Three men employed by one of the largest trading card retailers in the sports memorabilia industry have been handed prison sentences and ordered to pay restitution for using a computer software flaw to steal $1.3 million worth of trading card boxes from Dave & Adam’s Card World in 2013 and 2014.
Last September, all three men pleaded guilty to second degree grand larceny in the case.
The Erie County (NY) District Attorney’s Office told Sports Collectors Daily that Aaron Hollars was sentenced Friday to 2-6 years in state prison and over $759,000 in restitution. He received credit for $60,000 in cards he returned to the business following his arrest.
David Woods was sentenced to 1-3 years and $364,715 in restitution. Woods was given $20,000 credit for returned product.
Anthony Martone will spend six months behind bars and five years on probation for his role in the thefts. He will also pay $82,319 in restitution following the return of $20,000 in product to the business.
All three men are in their 20s and 30s.
The district attorney’s office says that between January 1, 2013 and July 17, 2014, the men stole massive amounts of product from Dave and Adam’s, where they had been employed as managers or assistant managers. Prosecutors say they the men found a loophole in the software used to process retail transactions, enabling them to use personal credit cards to take multiple boxes of cards while only paying for one. Exploiting the problem, they stole large numbers of boxes before being discovered.
The Erie County Sheriff’s Office investigated the case and made the arrests.
According to the Buffalo News, Hollars learned he could ring up the sale of a single box of cards, charge it to a credit card, then purchase additional boxes without being charged. He then told the others while they were having drinks at a local establishment. The men sold some of those stolen boxes on eBay and retained others.
“They could have been human beings and told us about it, but instead they decided to become criminals,” Dave & Adam’s co-owner Adam Martin told the newspaper. Martin said if the men had discovered the flaw and reported it, they would have been given bonuses.

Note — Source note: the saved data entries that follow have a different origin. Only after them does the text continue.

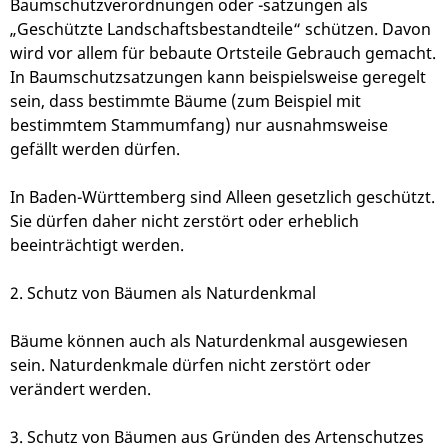
Baumschutzverordnungen oder -satzungen als
„Geschützte Landschaftsbestandteile“ schützen. Davon
wird vor allem für bebaute Ortsteile Gebrauch gemacht.
In Baumschutzsatzungen kann beispielsweise geregelt
sein, dass bestimmte Bäume
(zum Beispiel mit
bestimmtem Stammumfang)
nur ausnahmsweise
gefällt werden dürfen.
In Baden-Württemberg sind Alleen gesetzlich geschützt.
Sie dürfen daher nicht zerstört oder erheblich
beeinträchtigt werden.
2. Schutz von Bäumen als Naturdenkmal
Bäume können auch als Naturdenkmal ausgewiesen
sein. Naturdenkmale dürfen nicht zerstört oder
verändert werden.
3. Schutz von Bäumen aus Gründen des Artenschutzes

All three appeared remorseful in court and according to the newspaper, families of the three members cried as each spoke to Judge Kenneth Case.
“I just want to deeply apologize to everyone involved, especially Dave Martin and Adam Silver and everybody else that is affected. This was not me,” Hollars stated. “I’ve been getting treatment, I want to continue to get treatment because regardless of what happened I don’t want anything else like this to happen to me.”
Martin told the newspaper his company survived the loss of product because of its robust online sales but indicated the thefts resulted in job losses and layoffs while the business took a major financial hit.
Judge Case called the $1.3 million theft “a major heist” and a “betrayal” by the men of the company that employed them.
“They built a successful business from nothing … and the three of you almost destroyed that success story,” he said.
The charges were the highest for which the three could have been convicted had the case gone to trial. In other words, they were prosecuted to the fullest extent of the law and did not receive a plea bargain.